──────── MATERIAL FOR THIS TASK ────────
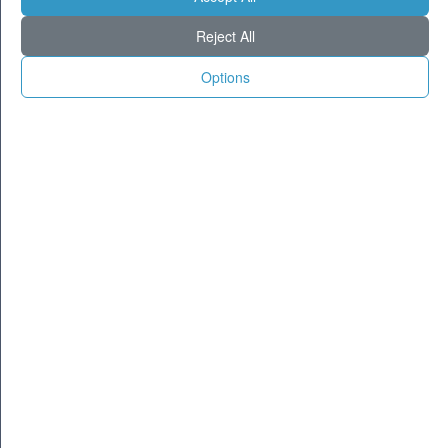
Milano
26
36
Reject All
Torino
25
35
Genova
27
32
Options
Venezia
28
34
Aosta
22
32
Trento
22
32
Trieste
27
34
Bologna
27
36
Firenze
26
37
Ancona
27
32
Perugia
23
35
L'Aquila
22
34
Bari
28
34
Roma
27
38
Napoli
28
34
Potenza
23
34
────────
■ **EXERCISE AIM**: Reproduce the text of the listing above line for line, leaving the pictures out of your answer.

■ **COMPLETED TASK**:
Milano
26
36
Reject All
Torino
25
35
Genova
27
32
Options
Venezia
28
34
Aosta
22
32
Trento
22
32
Trieste
27
34
Bologna
27
36
Firenze
26
37
Ancona
27
32
Perugia
23
35
L'Aquila
22
34
Bari
28
34
Roma
27
38
Napoli
28
34
Potenza
23
34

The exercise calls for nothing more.